One participant expressed concern that the paired-testing methodology generally focuses on racially differential treatment at the pre-application stage of housing market transactions. Yet testing and enforcement data from some fair housing agencies suggest that minority home seekers are also vulnerable to discrimination in the form of different terms and conditions after their application has been submitted for review. Consequently, audit results will yield an estimate of discrimination for a portion of housing market transactions, but may not provide the benchmark that HUD desires—changes in the nature of discrimination over time. The number of incidents of discrimination may decline not because discrimination has decreased, but because it has shifted to another stage of the housing transaction. If this is the case, the current audit protocol will underestimate racial discrimination.

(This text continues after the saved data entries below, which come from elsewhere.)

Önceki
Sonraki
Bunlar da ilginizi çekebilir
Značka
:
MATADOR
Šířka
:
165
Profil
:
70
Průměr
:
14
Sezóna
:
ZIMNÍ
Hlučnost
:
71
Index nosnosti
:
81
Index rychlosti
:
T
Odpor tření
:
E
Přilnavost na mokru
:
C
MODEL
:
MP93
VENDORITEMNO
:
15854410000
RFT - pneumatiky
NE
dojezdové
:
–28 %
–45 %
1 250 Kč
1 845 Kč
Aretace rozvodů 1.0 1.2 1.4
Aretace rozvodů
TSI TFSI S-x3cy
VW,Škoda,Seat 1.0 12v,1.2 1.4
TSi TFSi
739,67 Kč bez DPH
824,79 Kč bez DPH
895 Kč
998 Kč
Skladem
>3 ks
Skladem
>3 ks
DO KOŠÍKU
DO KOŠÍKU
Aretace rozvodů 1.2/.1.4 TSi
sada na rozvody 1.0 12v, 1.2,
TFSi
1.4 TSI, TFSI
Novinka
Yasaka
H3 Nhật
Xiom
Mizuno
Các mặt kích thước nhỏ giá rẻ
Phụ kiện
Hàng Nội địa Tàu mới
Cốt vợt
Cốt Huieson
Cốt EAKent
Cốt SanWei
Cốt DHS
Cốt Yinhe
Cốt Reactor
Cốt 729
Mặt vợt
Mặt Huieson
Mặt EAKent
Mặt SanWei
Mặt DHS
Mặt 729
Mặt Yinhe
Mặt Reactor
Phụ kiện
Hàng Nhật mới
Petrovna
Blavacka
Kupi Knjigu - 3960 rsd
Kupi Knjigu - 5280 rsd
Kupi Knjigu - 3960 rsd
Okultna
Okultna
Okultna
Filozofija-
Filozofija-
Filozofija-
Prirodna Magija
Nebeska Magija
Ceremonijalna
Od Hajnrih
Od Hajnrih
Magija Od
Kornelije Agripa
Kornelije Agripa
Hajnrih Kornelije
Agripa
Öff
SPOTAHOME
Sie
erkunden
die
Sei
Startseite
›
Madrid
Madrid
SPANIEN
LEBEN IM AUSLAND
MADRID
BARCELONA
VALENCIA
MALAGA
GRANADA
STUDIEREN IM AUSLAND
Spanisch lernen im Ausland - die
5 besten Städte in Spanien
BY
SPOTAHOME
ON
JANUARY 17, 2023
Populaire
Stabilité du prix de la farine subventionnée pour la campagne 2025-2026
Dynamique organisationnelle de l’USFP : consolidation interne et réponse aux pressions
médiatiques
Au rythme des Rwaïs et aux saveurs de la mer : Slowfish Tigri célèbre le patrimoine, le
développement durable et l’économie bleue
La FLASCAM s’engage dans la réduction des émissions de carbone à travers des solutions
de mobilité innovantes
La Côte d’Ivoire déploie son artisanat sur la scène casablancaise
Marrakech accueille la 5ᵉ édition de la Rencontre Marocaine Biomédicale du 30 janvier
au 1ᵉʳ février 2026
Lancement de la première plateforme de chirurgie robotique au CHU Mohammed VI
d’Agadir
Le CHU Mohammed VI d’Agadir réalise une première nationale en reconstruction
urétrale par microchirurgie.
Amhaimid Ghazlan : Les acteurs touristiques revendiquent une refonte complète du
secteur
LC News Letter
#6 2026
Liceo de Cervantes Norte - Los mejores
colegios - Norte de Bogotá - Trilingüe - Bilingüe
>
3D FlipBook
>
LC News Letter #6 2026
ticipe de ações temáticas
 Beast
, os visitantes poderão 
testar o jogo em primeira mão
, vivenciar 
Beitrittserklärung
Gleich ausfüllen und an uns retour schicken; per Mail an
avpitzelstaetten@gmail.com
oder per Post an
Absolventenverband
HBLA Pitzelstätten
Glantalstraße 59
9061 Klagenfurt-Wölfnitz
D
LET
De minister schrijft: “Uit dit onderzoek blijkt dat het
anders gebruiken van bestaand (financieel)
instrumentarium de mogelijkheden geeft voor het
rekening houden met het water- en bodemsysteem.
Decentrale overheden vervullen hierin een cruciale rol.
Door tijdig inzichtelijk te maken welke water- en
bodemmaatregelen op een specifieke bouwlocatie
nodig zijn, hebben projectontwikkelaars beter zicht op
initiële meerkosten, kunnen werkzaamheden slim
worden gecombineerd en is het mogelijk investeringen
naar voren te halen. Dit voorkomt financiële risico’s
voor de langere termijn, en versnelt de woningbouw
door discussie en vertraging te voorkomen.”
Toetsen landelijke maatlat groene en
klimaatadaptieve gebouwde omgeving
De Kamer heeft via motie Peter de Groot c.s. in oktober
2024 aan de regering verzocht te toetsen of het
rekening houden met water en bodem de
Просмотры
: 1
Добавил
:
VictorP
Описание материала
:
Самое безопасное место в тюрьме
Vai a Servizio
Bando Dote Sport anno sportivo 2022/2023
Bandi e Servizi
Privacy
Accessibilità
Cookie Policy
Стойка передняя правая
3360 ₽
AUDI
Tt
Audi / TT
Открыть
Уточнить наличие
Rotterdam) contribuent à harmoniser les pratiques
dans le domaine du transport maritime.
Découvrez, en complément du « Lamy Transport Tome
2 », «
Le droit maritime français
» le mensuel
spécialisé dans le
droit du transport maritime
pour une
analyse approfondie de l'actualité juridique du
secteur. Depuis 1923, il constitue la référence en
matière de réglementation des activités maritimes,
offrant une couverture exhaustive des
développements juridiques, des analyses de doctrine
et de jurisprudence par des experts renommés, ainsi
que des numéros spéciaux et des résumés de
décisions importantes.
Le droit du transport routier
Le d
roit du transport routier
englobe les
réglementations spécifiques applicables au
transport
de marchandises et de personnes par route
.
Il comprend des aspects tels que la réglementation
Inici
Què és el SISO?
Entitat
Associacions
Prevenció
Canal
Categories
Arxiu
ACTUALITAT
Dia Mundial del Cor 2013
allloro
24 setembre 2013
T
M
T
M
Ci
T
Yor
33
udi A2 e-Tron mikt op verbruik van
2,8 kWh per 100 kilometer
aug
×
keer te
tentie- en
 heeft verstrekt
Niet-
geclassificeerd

Representatives from HUD and the Urban Institute acknowledged that the nature of housing discrimination may be changing. The question they face is how to measure post-application discrimination, since auditors do not submit applications. While auditors involved in sales testing make multiple visits in order to appear as serious buyers and to view multiple properties, they do not make offers on any of the units they see. The paired-testing methodology is probably not the solution for addressing this issue, and the researchers asked for suggestions for alternative methods that could be used to capture this phenomenon.

It was also noted that in many housing markets, real estate agents are now asking individuals to sign up with a buyer's broker before viewing any housing units. This practice poses an additional challenge for the audit structure. First, since auditors may be involved in multiple tests, the practice can increase the likelihood of their being detected. Also, researchers believe the influence of the buyer's broker is more important in some housing markets than in others. Through auditor reports, they collect information on whether minority auditors are required to sign such an agreement while white auditors are not. Racial differences in these requirements may represent discrimination.